"Yes!" Jack said, his breath choked. "I know it must have been that. I knew even then it was the most wonderful thing ever!"
"I felt it even yesterday, when I passed you at Claremanagh's door," she told him. "I thought: 'There's a man I may never see again, but we could be friends, and we have been friends, though maybe he has forgotten.' When I was in the study behind the curtains—Claremanagh put me there: he didn't want me seen—I was sorry you should believe things not true."
"I did not!" Jack protested.
"No? Then—I am glad."
The man felt ashamed, remembering suddenly what he had believed yesterday—even to-day. Her words, "I am glad," cut him to the quick, and he hurried on along the way of atonement. "You say you asked me here to 'make it my affair'—about Claremanagh. Tell me what you want me to do, and I'll do it."
"I don't know yet what is best. We will talk it over," she answered. "But first you will have to hear a story. It's a long story: how I met Claremanagh, and a great many things that came of the meeting. You won't be bored?"

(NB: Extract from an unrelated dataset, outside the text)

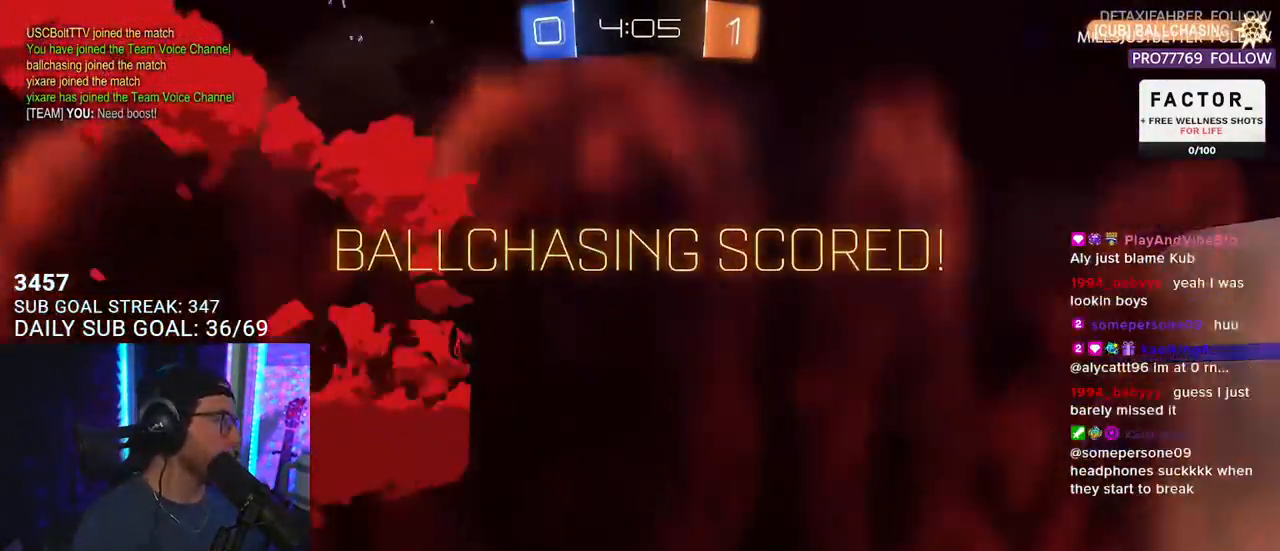
{"buttons": [], "left_stick": "center", "right_stick": "center", "events": []}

"Do you need an answer to that question?"
Lyda gave him one of her rare smiles. "No. It was conventional of me to ask. But—it will not be conventional to tell you the story. It would be—even dangerous to tell it to some men. I'm not afraid with you."
"Thank you for saying that!"
She held out her hand to him across the small round table. Jack seized it, and pressed it closely instead of kissing the pink palm as he was tempted to do.